Этот тезис подтверждается содержащимися в памятниках польской публицистики характеристиками московских государей. В силу обстоятельств они относятся, прежде всего, к Ивану IV Грозному, поскольку большинство текстов на тему польско-русских отношений приходится на период первого бескоролевья. Вопреки приведенной выше самооценке поляков как представителей «свободного народа», что предполагало осуждение с их стороны деспотизма и жестокости царя Ивана, он произвел на них огромное и вовсе не негативное впечатление. Галерею образов Ивана Грозного в польской публицистике первого бескоролевья открывает латинская апология авторства Станислава Цесельского, приписываемая, однако, Станиславом Котом перу самого Анджея Фрыч-Моджевского. В этом сочинении Иван IV предстает как идеал доблестного правителя, славного во всей Европе[350].
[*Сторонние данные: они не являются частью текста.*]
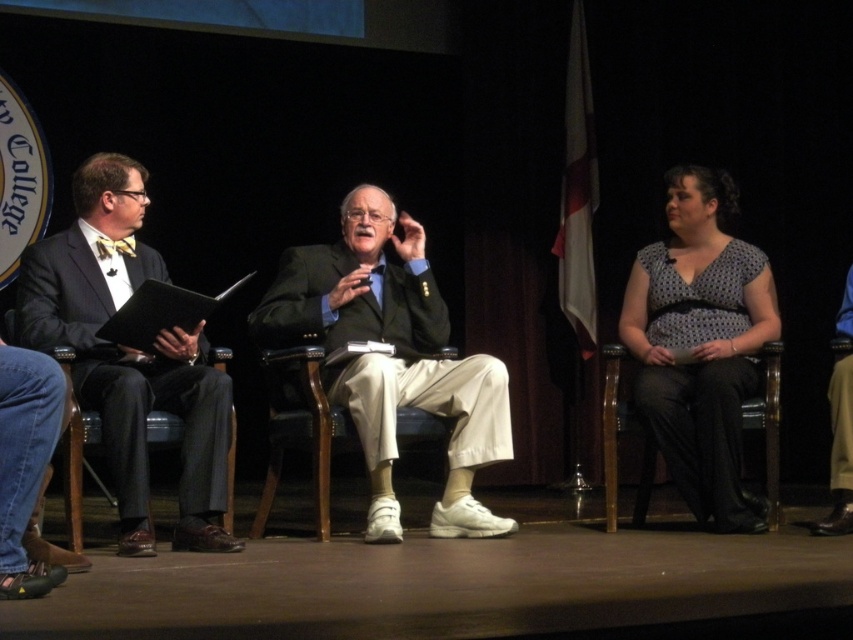
In the scene shown: Which is more to the right, matte black suit at left or black fabric chair at right?

black fabric chair at right

Can you confirm if matte black suit at left is bigger than black fabric chair at right?

Yes, matte black suit at left is bigger than black fabric chair at right.

Does point (108, 401) come in front of point (767, 438)?

Yes.

At what (x,y) coordinates should I click in order to perform the action: click on matte black suit at left. Please return your answer as a coordinate pair (x, y). Looking at the image, I should click on (129, 355).

Which is more to the right, matte black suit at left or wooden chair at center?

From the viewer's perspective, wooden chair at center appears more on the right side.

Does matte black suit at left come in front of wooden chair at center?

Yes, it is in front of wooden chair at center.

Find the location of a particular element. The width and height of the screenshot is (853, 640). matte black suit at left is located at coordinates (129, 355).

Where is `matte black suit at left`? This screenshot has height=640, width=853. matte black suit at left is located at coordinates (129, 355).

Based on the photo, does dark green suit at center have a larger size compared to black fabric chair at right?

Indeed, dark green suit at center has a larger size compared to black fabric chair at right.

Based on the photo, is dark green suit at center positioned at the back of black fabric chair at right?

That is False.

Is point (277, 333) closer to viewer compared to point (610, 428)?

Yes, it is in front of point (610, 428).

At what (x,y) coordinates should I click in order to perform the action: click on dark green suit at center. Please return your answer as a coordinate pair (x, y). The image size is (853, 640). Looking at the image, I should click on pos(392,358).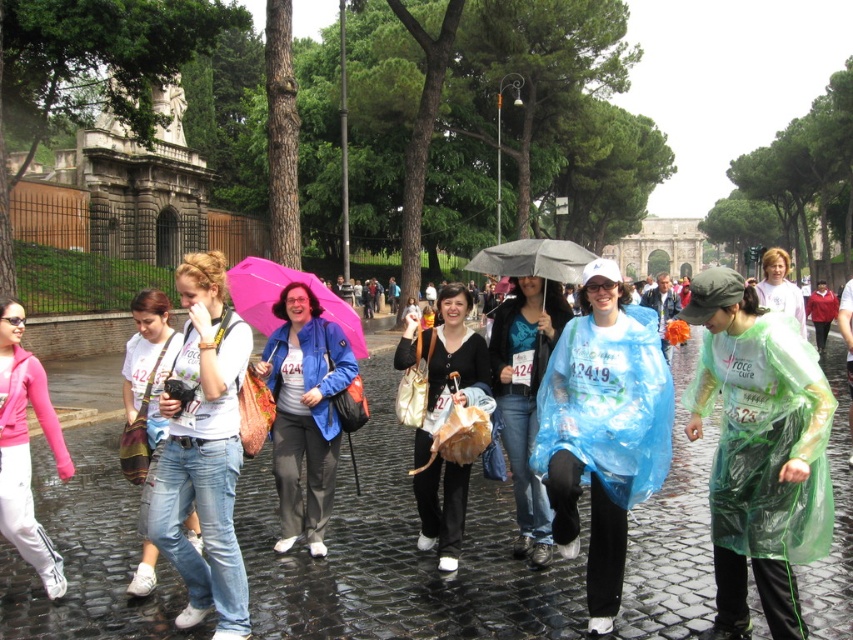
You are standing at the starting line of the event and want to reach both the point at coordinates point (766, 620) and point (432, 413). Which point will you reach first if you move towards them directly?

You will reach point (766, 620) first because it is closer to you than point (432, 413).

You are a photographer trying to capture a photo of the light green plastic poncho at center without including the pink fleece jacket at lower left in the frame. Is this possible given their positions?

The pink fleece jacket at lower left is positioned under the light green plastic poncho at center, so adjusting the camera angle upward might exclude the pink fleece jacket at lower left while focusing on the light green plastic poncho at center.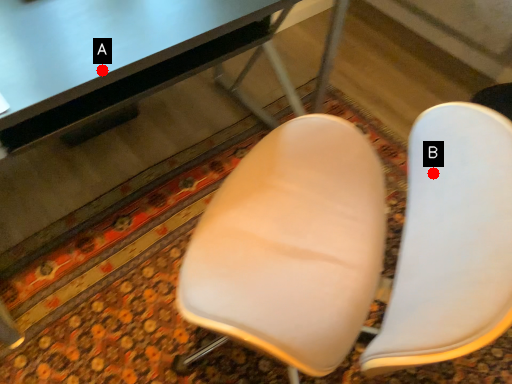
Question: Two points are circled on the image, labeled by A and B beside each circle. Which point is closer to the camera?

Choices:
 (A) A is closer
 (B) B is closer

Answer: (B)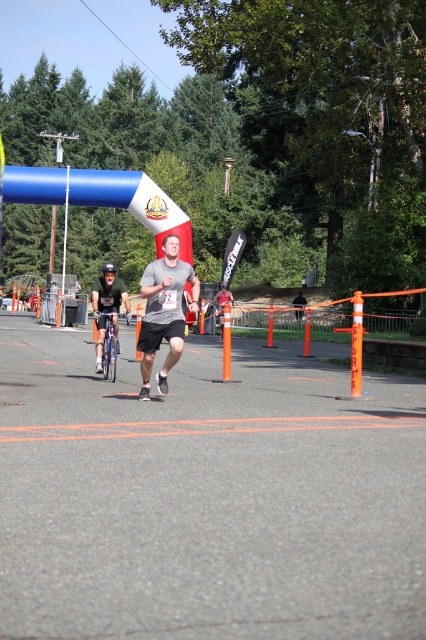
Does gray matte shirt at center have a lesser width compared to green matte shirt at center?

Correct, gray matte shirt at center's width is less than green matte shirt at center's.

Is gray matte shirt at center to the right of green matte shirt at center from the viewer's perspective?

Yes, gray matte shirt at center is to the right of green matte shirt at center.

The image size is (426, 640). In order to click on gray matte shirt at center in this screenshot , I will do `click(164, 310)`.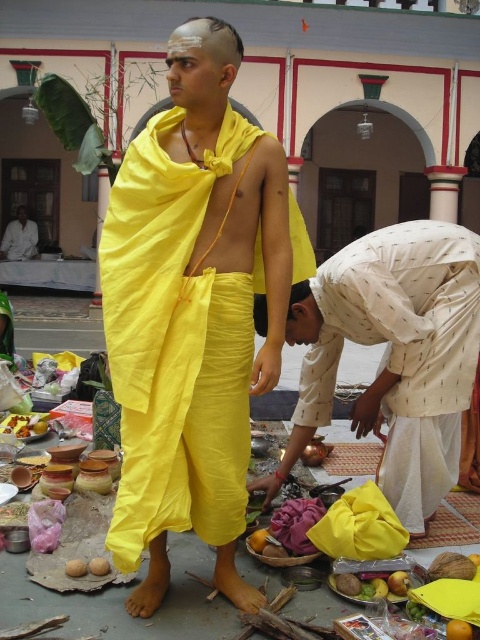
You are a photographer standing at the center of the scene. You need to take a photo that includes both the smooth brown coconut at lower center and the smooth brown coconut at lower left. Given their distance apart, will you be able to capture both in a single frame without moving your camera position?

The smooth brown coconut at lower center is 6.93 meters away from the smooth brown coconut at lower left. Since 6.93 meters is a considerable distance, it depends on the camera lens used. A wide angle lens might capture both, but a standard or telephoto lens may not. Without specific lens information, it is uncertain.

You are an artist sketching the scene and need to place the yellow cloth at center and orange matte at lower right accurately. Which object is positioned to the left of the other?

The yellow cloth at center is to the left of orange matte at lower right.

In the scene shown: You are an interior designer observing the traditional Indian ritual scene. You notice the white dotted fabric at lower right and the orange matte at lower right. Which object is positioned higher in the image?

The white dotted fabric at lower right is above the orange matte at lower right, so it is positioned higher in the image.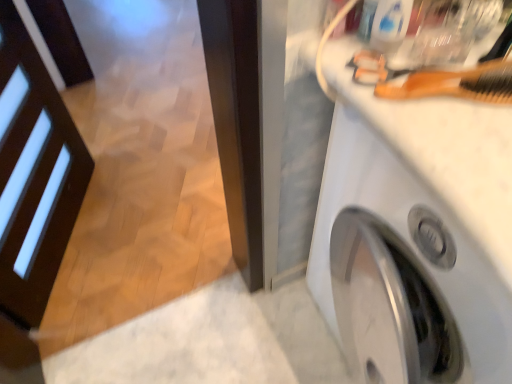
The image size is (512, 384). Identify the location of free point to the left of wooden comb at upper right. (361, 91).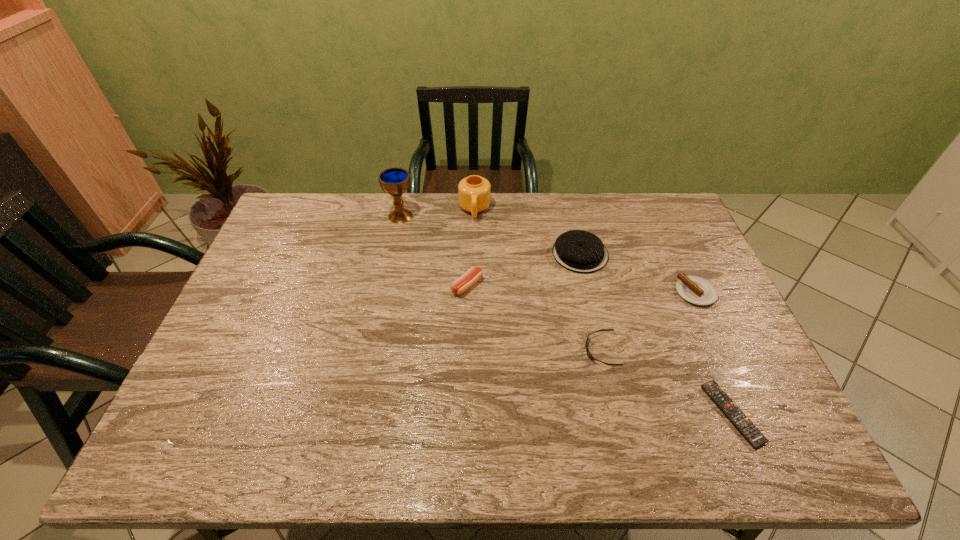
The height and width of the screenshot is (540, 960). Identify the location of remote control. (734, 414).

The height and width of the screenshot is (540, 960). Find the location of `the nearest object`. the nearest object is located at coordinates click(x=734, y=414).

At what (x,y) coordinates should I click in order to perform the action: click on free point located 0.080m on the front of the chalice. Please return your answer as a coordinate pair (x, y). Looking at the image, I should click on (396, 240).

I want to click on blank area located 0.070m on the handle side of the sixth shortest object, so click(474, 237).

At what (x,y) coordinates should I click in order to perform the action: click on free space located 0.120m on the front of the third tallest object. Please return your answer as a coordinate pair (x, y). The height and width of the screenshot is (540, 960). Looking at the image, I should click on (591, 303).

The height and width of the screenshot is (540, 960). Find the location of `vacant space situated on the left of the taller sausage`. vacant space situated on the left of the taller sausage is located at coordinates (425, 286).

At what (x,y) coordinates should I click in order to perform the action: click on vacant region located on the left of the third shortest object. Please return your answer as a coordinate pair (x, y). This screenshot has height=540, width=960. Looking at the image, I should click on (649, 292).

You are a GUI agent. You are given a task and a screenshot of the screen. Output one action in this format:
    pyautogui.click(x=<x>, y=<y>)
    Task: Click on the vacant space located 0.300m on the front-facing side of the sixth farthest object
    
    Given the screenshot: What is the action you would take?
    pyautogui.click(x=474, y=350)

Where is `blank area located on the front-facing side of the sixth farthest object`? The height and width of the screenshot is (540, 960). blank area located on the front-facing side of the sixth farthest object is located at coordinates (544, 350).

What are the coordinates of `free spot located on the front-facing side of the sixth farthest object` in the screenshot? It's located at (441, 350).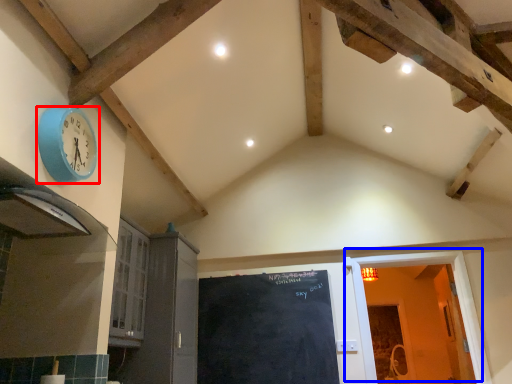
Question: Which point is further to the camera, wall clock (highlighted by a red box) or door (highlighted by a blue box)?

Choices:
 (A) wall clock
 (B) door

Answer: (B)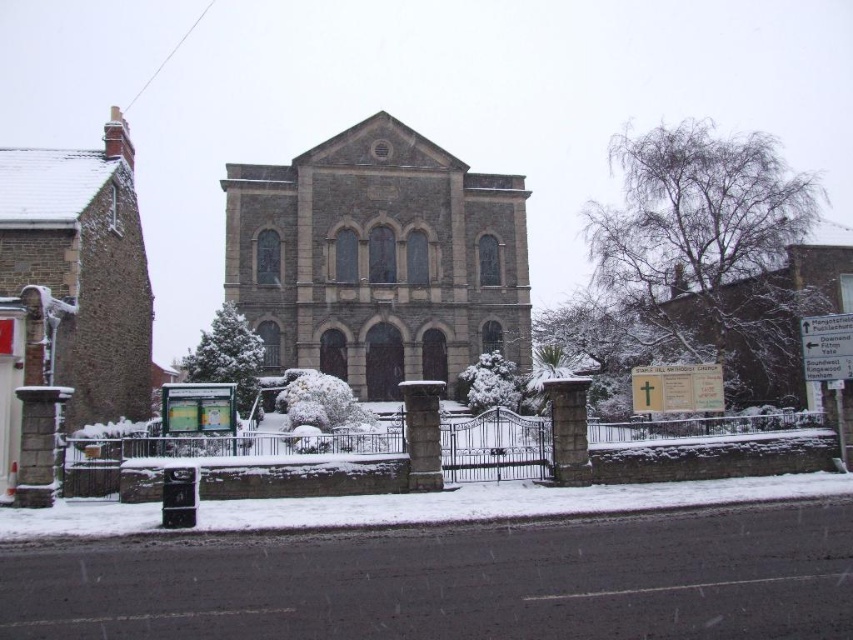
You are standing in front of the stone building and want to take a photo that includes both the point at coordinates point (376, 396) and point (10, 224). Which point should you focus on first to ensure both are in sharp focus?

You should focus on point (10, 224) first because it is closer to the camera than point (376, 396). This ensures that the depth of field will cover both points effectively.

You are standing at the center of the image. Which direction should you walk to reach the brown stone church at left?

You should walk to the left to reach the brown stone church at left since it is located at point (73,284), which is to the left of the center point.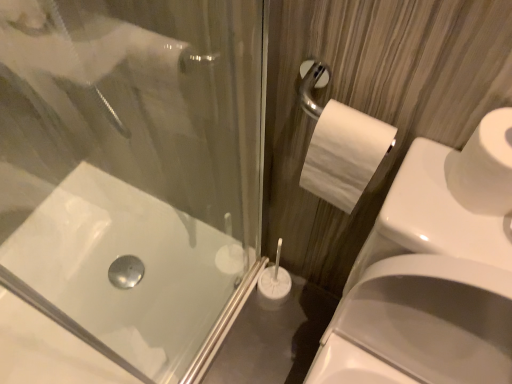
Question: Is white glossy bath at lower left completely or partially inside white matte toilet paper at right, which is counted as the 1th toilet paper, starting from the left?

Choices:
 (A) yes
 (B) no

Answer: (B)

Question: Is white matte toilet paper at right, which is counted as the 1th toilet paper, starting from the left, at the right side of white glossy bath at lower left?

Choices:
 (A) no
 (B) yes

Answer: (B)

Question: Is white matte toilet paper at right, which is counted as the 1th toilet paper, starting from the left, to the left of white glossy bath at lower left from the viewer's perspective?

Choices:
 (A) no
 (B) yes

Answer: (A)

Question: Is white matte toilet paper at right, which is counted as the 2th toilet paper, starting from the right, far away from white glossy bath at lower left?

Choices:
 (A) no
 (B) yes

Answer: (A)

Question: Does white matte toilet paper at right, which is counted as the 2th toilet paper, starting from the right, have a greater height compared to white glossy bath at lower left?

Choices:
 (A) yes
 (B) no

Answer: (A)

Question: From the image's perspective, relative to white matte toilet paper at right, the 1th toilet paper in the right-to-left sequence, is white glossy sink at lower right above or below?

Choices:
 (A) below
 (B) above

Answer: (A)

Question: In terms of size, does white glossy sink at lower right appear bigger or smaller than white matte toilet paper at right, the 2th toilet paper positioned from the left?

Choices:
 (A) big
 (B) small

Answer: (A)

Question: From a real-world perspective, is white glossy sink at lower right positioned above or below white matte toilet paper at right, the 2th toilet paper positioned from the left?

Choices:
 (A) above
 (B) below

Answer: (B)

Question: In terms of width, does white glossy sink at lower right look wider or thinner when compared to white matte toilet paper at right, the 2th toilet paper positioned from the left?

Choices:
 (A) wide
 (B) thin

Answer: (A)

Question: Is white matte toilet paper at right, which is counted as the 2th toilet paper, starting from the right, to the left or to the right of white matte toilet paper at right, the 1th toilet paper in the right-to-left sequence, in the image?

Choices:
 (A) left
 (B) right

Answer: (A)

Question: From the image's perspective, relative to white matte toilet paper at right, the 2th toilet paper positioned from the left, is white matte toilet paper at right, which is counted as the 1th toilet paper, starting from the left, above or below?

Choices:
 (A) below
 (B) above

Answer: (B)

Question: Is white matte toilet paper at right, which is counted as the 2th toilet paper, starting from the right, spatially inside white matte toilet paper at right, the 1th toilet paper in the right-to-left sequence, or outside of it?

Choices:
 (A) inside
 (B) outside

Answer: (B)

Question: Is white matte toilet paper at right, which is counted as the 2th toilet paper, starting from the right, wider or thinner than white matte toilet paper at right, the 1th toilet paper in the right-to-left sequence?

Choices:
 (A) thin
 (B) wide

Answer: (A)

Question: Would you say white matte toilet paper at right, the 1th toilet paper in the right-to-left sequence, is to the left or to the right of white matte toilet paper at right, which is counted as the 2th toilet paper, starting from the right, in the picture?

Choices:
 (A) left
 (B) right

Answer: (B)

Question: Is point (464, 201) positioned closer to the camera than point (332, 163)?

Choices:
 (A) farther
 (B) closer

Answer: (B)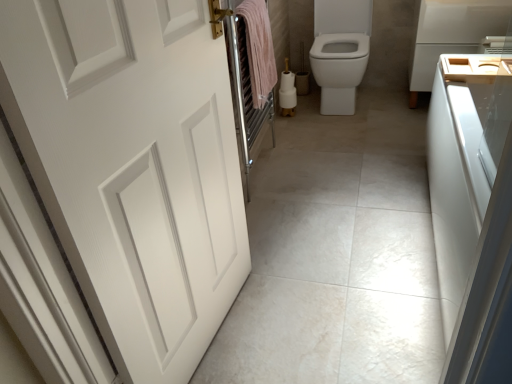
Question: Is wooden tray at right bigger or smaller than wooden sink at right?

Choices:
 (A) big
 (B) small

Answer: (A)

Question: Does point (465, 13) appear closer or farther from the camera than point (487, 64)?

Choices:
 (A) farther
 (B) closer

Answer: (A)

Question: Which is nearer to the wooden tray at right?

Choices:
 (A) wooden sink at right
 (B) white matte door at left
 (C) pink cotton towel at center
 (D) white glossy bidet at center

Answer: (D)

Question: Considering the real-world distances, which object is closest to the pink cotton towel at center?

Choices:
 (A) wooden tray at right
 (B) white glossy bidet at center
 (C) wooden sink at right
 (D) white matte door at left

Answer: (B)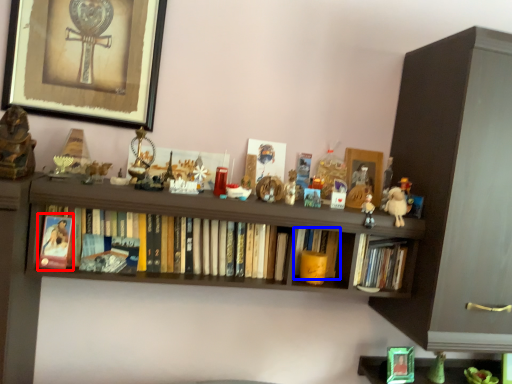
Question: Among these objects, which one is farthest to the camera, paperback book (highlighted by a red box) or book (highlighted by a blue box)?

Choices:
 (A) paperback book
 (B) book

Answer: (B)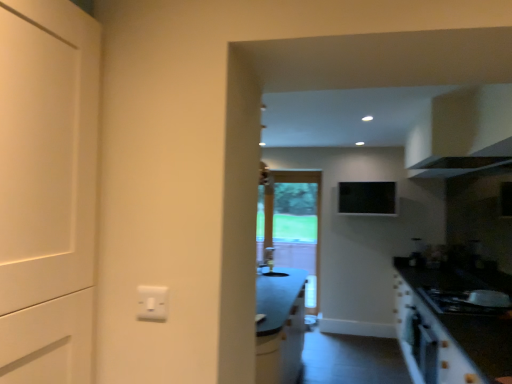
What is the approximate height of black matte gas stove at lower right?

2.29 inches.

I want to click on clear glass screen door at center, so click(x=292, y=225).

This screenshot has height=384, width=512. In order to click on black matte gas stove at lower right in this screenshot , I will do `click(467, 301)`.

Locate an element on the screen. sink located in front of the clear glass screen door at center is located at coordinates (271, 263).

Considering the relative sizes of white glossy sink at center and clear glass screen door at center in the image provided, is white glossy sink at center taller than clear glass screen door at center?

No.

Is white glossy sink at center wider or thinner than clear glass screen door at center?

In the image, white glossy sink at center appears to be wider than clear glass screen door at center.

Could you tell me if white glossy sink at center is facing clear glass screen door at center?

No, white glossy sink at center is not facing towards clear glass screen door at center.

Considering the relative positions of clear glass screen door at center and white glossy sink at center in the image provided, is clear glass screen door at center to the right of white glossy sink at center from the viewer's perspective?

Correct, you'll find clear glass screen door at center to the right of white glossy sink at center.

Between clear glass screen door at center and white glossy sink at center, which one is positioned behind?

clear glass screen door at center is behind.

Is clear glass screen door at center positioned with its back to white glossy sink at center?

No, clear glass screen door at center is not facing away from white glossy sink at center.

Which of these two, clear glass screen door at center or white glossy sink at center, is wider?

With larger width is white glossy sink at center.

Is white glossy sink at center outside of black matte gas stove at lower right?

Yes, white glossy sink at center is located beyond the bounds of black matte gas stove at lower right.

In terms of width, does white glossy sink at center look wider or thinner when compared to black matte gas stove at lower right?

white glossy sink at center is thinner than black matte gas stove at lower right.

Is white glossy sink at center turned away from black matte gas stove at lower right?

No, black matte gas stove at lower right is not at the back of white glossy sink at center.

Which object is further away from the camera taking this photo, white glossy cabinet at upper right or black matte gas stove at lower right?

black matte gas stove at lower right is more distant.

What are the coordinates of `gas stove that appears below the white glossy cabinet at upper right (from a real-world perspective)` in the screenshot? It's located at [467, 301].

Which is farther, (466, 164) or (511, 305)?

The point (511, 305) is farther.

Consider the image. Is white glossy cabinet at upper right placed right next to black matte gas stove at lower right?

No, white glossy cabinet at upper right is not beside black matte gas stove at lower right.

In terms of width, does white glossy cabinet at upper right look wider or thinner when compared to white glossy sink at center?

Clearly, white glossy cabinet at upper right has more width compared to white glossy sink at center.

Measure the distance between white glossy cabinet at upper right and white glossy sink at center.

white glossy cabinet at upper right and white glossy sink at center are 8.34 feet apart from each other.

From a real-world perspective, is white glossy cabinet at upper right over white glossy sink at center?

Correct, in the physical world, white glossy cabinet at upper right is higher than white glossy sink at center.

What's the angular difference between white glossy cabinet at upper right and white glossy sink at center's facing directions?

The facing directions of white glossy cabinet at upper right and white glossy sink at center are 139 degrees apart.

From the image's perspective, is black matte gas stove at lower right positioned above or below clear glass screen door at center?

Based on their image positions, black matte gas stove at lower right is located beneath clear glass screen door at center.

Is black matte gas stove at lower right smaller than clear glass screen door at center?

Indeed, black matte gas stove at lower right has a smaller size compared to clear glass screen door at center.

Considering the relative sizes of white glossy cabinet at upper right and clear glass screen door at center in the image provided, is white glossy cabinet at upper right shorter than clear glass screen door at center?

Yes.

Which of these two, white glossy cabinet at upper right or clear glass screen door at center, is wider?

white glossy cabinet at upper right.

Can we say white glossy cabinet at upper right lies outside clear glass screen door at center?

Absolutely, white glossy cabinet at upper right is external to clear glass screen door at center.

What's the angular difference between white glossy cabinet at upper right and clear glass screen door at center's facing directions?

They differ by 89.8 degrees in their facing directions.

Locate an element on the screen. This screenshot has width=512, height=384. sink above the clear glass screen door at center (from the image's perspective) is located at coordinates (271, 263).

The width and height of the screenshot is (512, 384). Identify the location of sink below the clear glass screen door at center (from a real-world perspective). (271, 263).

Considering their positions, is white glossy cabinet at upper right positioned further to white glossy sink at center than clear glass screen door at center?

white glossy cabinet at upper right is further to white glossy sink at center.

Looking at the image, which one is located further to black matte gas stove at lower right, clear glass screen door at center or white glossy sink at center?

clear glass screen door at center.

Looking at the image, which one is located further to black matte gas stove at lower right, clear glass screen door at center or white glossy cabinet at upper right?

The object further to black matte gas stove at lower right is clear glass screen door at center.

Looking at the image, which one is located closer to black matte gas stove at lower right, white glossy cabinet at upper right or white glossy sink at center?

The object closer to black matte gas stove at lower right is white glossy cabinet at upper right.

When comparing their distances from white glossy sink at center, does clear glass screen door at center or black matte gas stove at lower right seem closer?

clear glass screen door at center lies closer to white glossy sink at center than the other object.

Which object lies nearer to the anchor point white glossy cabinet at upper right, white glossy sink at center or black matte gas stove at lower right?

Among the two, black matte gas stove at lower right is located nearer to white glossy cabinet at upper right.

Estimate the real-world distances between objects in this image. Which object is further from black matte gas stove at lower right, white glossy sink at center or clear glass screen door at center?

clear glass screen door at center is positioned further to the anchor black matte gas stove at lower right.

Estimate the real-world distances between objects in this image. Which object is further from clear glass screen door at center, white glossy sink at center or black matte gas stove at lower right?

Among the two, black matte gas stove at lower right is located further to clear glass screen door at center.

In order to click on sink between black matte gas stove at lower right and clear glass screen door at center in the front-back direction in this screenshot , I will do `click(271, 263)`.

The height and width of the screenshot is (384, 512). I want to click on gas stove located between white glossy cabinet at upper right and white glossy sink at center in the depth direction, so click(x=467, y=301).

Image resolution: width=512 pixels, height=384 pixels. What are the coordinates of `gas stove between white glossy cabinet at upper right and clear glass screen door at center along the z-axis` in the screenshot? It's located at (467, 301).

Find the location of a particular element. Image resolution: width=512 pixels, height=384 pixels. sink between white glossy cabinet at upper right and clear glass screen door at center in the front-back direction is located at coordinates (271, 263).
На протяжении всего рассматриваемого периода «великий князь московский» в глазах польских публицистов представал государем богатым («денежным»), хотя его иногда и упрекали в том, что эти деньги он получал от эксплуатации подданных[351] либо как субвенции от иностранных правителей[352]. Во времена первого бескоролевья он предстает не только как христианин, но в роли подлинного защитника всего европейского христианства от язычников[353]. Схизматиком, в глазах публицистов, русский царь парадоксально становится лишь во времена Алексея Михайловича, то есть именно тогда, когда латинское христианство начинает оказывать влияние на московское православие[354].
Наиболее часто в публицистике по отношению к московским правителям, и не только по адресу Ивана Грозного, употребляется термин «тиран», говорится, что они правят «absolute». Правда, с точки зрения польских публицистов времени первого бескоролевья методы правления московитов вполне сопоставимы с действиями западноевропейских монархов (например, Габсбургов), также грубо нарушавших права подданных. Тирания и жестокости Ивана IV, по мнению Петра Мыцельского, вынужденны, ибо обусловлены невежеством подданных, с которыми царю приходилось бороться, «как с медведями или с другими бестиями». Злодеяния царя совершены открыто и под давлением обстоятельств, поэтому они более простительны, чем тиранство французского короля Карла IX, который, хотя и пишется christianissimus rex, но во время Варфоломеевской ночи не только проявил себя как тиран, но и прибег к обману[355]. Ввиду того, что «старых» царей московитов трудно было бы отучить от тиранства, сторонники польско-московской унии, как правило, отдавали предпочтение их сыновьям, которых можно было бы подвергнуть своего рода «ресоциализации» и привить им польские обычаи и культуру[356]. К преимуществам московских кандидатов на польско-литовский трон относилась также близость польского и русского языков[357], дающая им превосходство над кандидатами из стран Западной Европы. Вместе с тем только в единственном и исключительном случае со Лжедмитрием I в пропаганде сторонников унии указывалось на «славянскую общность» польского и московского народов[358].